The public forum will be held at 5:00 p.m. at the Waldorf on London, 2 Akuna Street, Canberra City, and will include a presentation by the Independent Competition and Regulatory Commission, followed by a question and answer session.
Icon Water, an ACT government-owned corporation which has a monopoly on providing water to the ACT, currently sets a higher price per kilolitre for higher water usage. But since we are apparently no longer trying to send a message of water-saving to consumers (now that the drought is over and we have more water available in dams which are almost full), and since some higher water usage customers have turned to cheaper alternative sources, Icon has fewer customers and wants to charge them all much more.

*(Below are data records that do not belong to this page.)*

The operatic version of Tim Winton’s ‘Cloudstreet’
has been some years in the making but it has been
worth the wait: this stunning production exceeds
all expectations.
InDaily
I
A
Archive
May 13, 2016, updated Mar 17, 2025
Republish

A proposed change to the way water is priced would mean a massive six-fold increase to the annual supply charge, from $100 to $600 over ten years, and a drop in the cost of water to a single rate. At present there is a basic rate for usage up to 50 kilolitres per quarter (the average household usage in Canberra), and a higher rate, about double, for usage over 50 kilolitres. Clubs and golf courses are keen to see the changes implemented; they stand to gain thousands of dollars a year in cheaper water costs. The poorest households will struggle to pay for their water, and tenants will face higher rents as landlords incorporate the charges into their accounting.
The Canberra Times‘s Daniel Burdon has been following this story over the course of this year; his most recent story notes that the ACT government’s analysis shows that apartment owners would be hit with water bill price rises of 64% to 87% over ten years, home-owners 34% to 38%; while the largest commercial users would rejoice in a drop of 38% to 51% in their water bills. The ACT government also raises the possibility that the proposed changes would encourage greater water use, affecting our obligations to the Murray-Darling Basin Plan.